In the year or so since conflict between hospitals and manufacturers over the security of networked medical devices went public, much has changed for the better.

Following a Network World series last year about the potentially dangerous situation posed by unpatched patient-care equipment on hospital networks, the U.S. government issued new guidelines to manufacturers that clarified their responsibilities and many vendors changed their approach to securing products, a difference some customers say has been significant.

"The threats have abated," says Dave McClain, information security manager at Community Health Network, an organization in Indianapolis that operates five hospitals. "A year ago the vendors were saying they wouldn't support the contracts if we went ahead with patching."

Our 2004 series on hospital patching:
Rx for patching mired in red tape
Users, vendors treating healthcare patching ills
When medical-device equipment gets sick
FDA reads riot act to device makers
Fed up hospitals defy patching rules

Imaging, radiological and cancer-care equipment made by GE Healthcare, Siemens, Agfa, Kodak's Health Imaging Group, Philips Medical Systems and others is often networked and includes commercial off-the-shelf software. Hospitals have been in a bind because device manufacturers - often unable to keep pace with new worms, viruses and other security threats - traditionally prohibited them from applying software updates to their medical equipment, threatening to cancel contracts or legal action.

While it might be easy to suggest that healthcare organizations should refrain from tying medical devices to their networks, having systems interconnected can pay dividends in terms of management and data sharing.

For years, manufacturers had been telling customers that they couldn't provide timely patches because the U.S. regulatory body in charge of medical-device safety, the Food and Drug Administration (FDA), had to approve the software fixes first in a lengthy inspection process.

But inquiries last year to the FDA division in charge, the Center for Devices and Radiological Health, revealed that the FDA had no such rules. This shattered a myth that had been at best a misunderstanding and at worst a deceit.

Since then, much of the change in the dialogue among manufacturers and hospital IT staff can be attributed to FDA guidance. The agency has made clear it isn't opposed on principle to customers patching medical devices.

"There is no FDA legal requirement that would prevent the user from installing patches without prior approval from the device manufacturer," says John Murray, the FDA's software and electronic-records compliance expert.

In its "Guidance for Industry: Cybersecurity for Networked Medical Devices Containing Off-the-Shelf Software," the FDA told manufacturers that they "bear the responsibility for the continued safe and effective performance of the medical device, including the performance of the off-the-shelf software that is part of the device."

The document also states: "The need to be vigilant and responsive to cybersecurity vulnerabilities is part of your obligation."

The FDA's guidelines require manufacturers to perform software validation and risk analysis on patches.
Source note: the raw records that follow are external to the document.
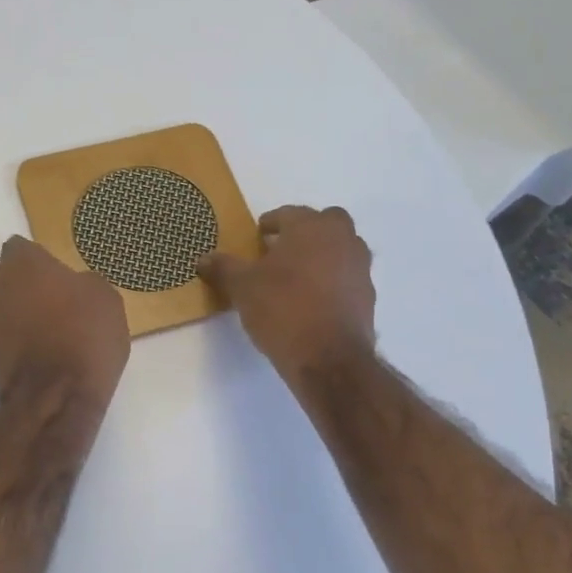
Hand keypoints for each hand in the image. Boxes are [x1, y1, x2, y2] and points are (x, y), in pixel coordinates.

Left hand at [0, 237, 129, 409]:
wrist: (58, 395)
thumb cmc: (85, 336)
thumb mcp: (106, 300)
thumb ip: (84, 284)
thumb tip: (75, 287)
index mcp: (26, 265)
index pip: (16, 246)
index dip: (32, 258)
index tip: (50, 271)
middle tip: (28, 291)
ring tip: (23, 320)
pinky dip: (1, 337)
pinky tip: (25, 345)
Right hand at [198, 205, 374, 382]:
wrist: (328, 358)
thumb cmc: (282, 309)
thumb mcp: (242, 288)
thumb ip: (223, 268)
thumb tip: (203, 259)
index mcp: (312, 227)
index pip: (289, 213)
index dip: (270, 223)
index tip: (258, 237)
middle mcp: (343, 239)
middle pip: (326, 223)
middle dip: (305, 232)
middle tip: (281, 250)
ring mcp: (360, 268)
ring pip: (341, 249)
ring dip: (322, 255)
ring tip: (296, 278)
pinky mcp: (368, 297)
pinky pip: (347, 278)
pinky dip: (332, 282)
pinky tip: (312, 302)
But the FDA made clear that it does not require an extensive pre-market review for a device implementing a software patch, though the agency wants vendors to report regularly to the FDA on the process.

The agency will take a closer look if the software patch affects how the medical device treats diseases, or if it affects device effectiveness or safety.

The FDA told medical-device manufacturers they should establish formal business relationships with commercial software vendors and validate software changes to medical devices to address cybersecurity vulnerabilities.

And "because of the frequency of the cybersecurity patches," says the FDA, manufacturers should come up with a "single cybersecurity maintenance plan."

The plan could allow the manufacturers to delegate tasks to customers, the software vendor or third parties, the FDA said.

Community Health Network's McClain says relations with device manufacturers have improved noticeably on patching issues. He consults with all his vendors, including GE Medical, Agfa and McKesson, when the hospital decides to patch medical devices. This is especially true on the large, cumulative patches that Microsoft has released periodically over the past year.

"If there's an urgent patch [where a breach could be opened] without it, we let the vendors know we're doing it," he says.

Other organizations, including the U.S. Department of Veterans Affairs, are more comfortable adhering to a policy that a customer make no modification to a medical device, unless the manufacturer "explicitly supports the modification," says Steven Wexler, biomedical engineer at the agency.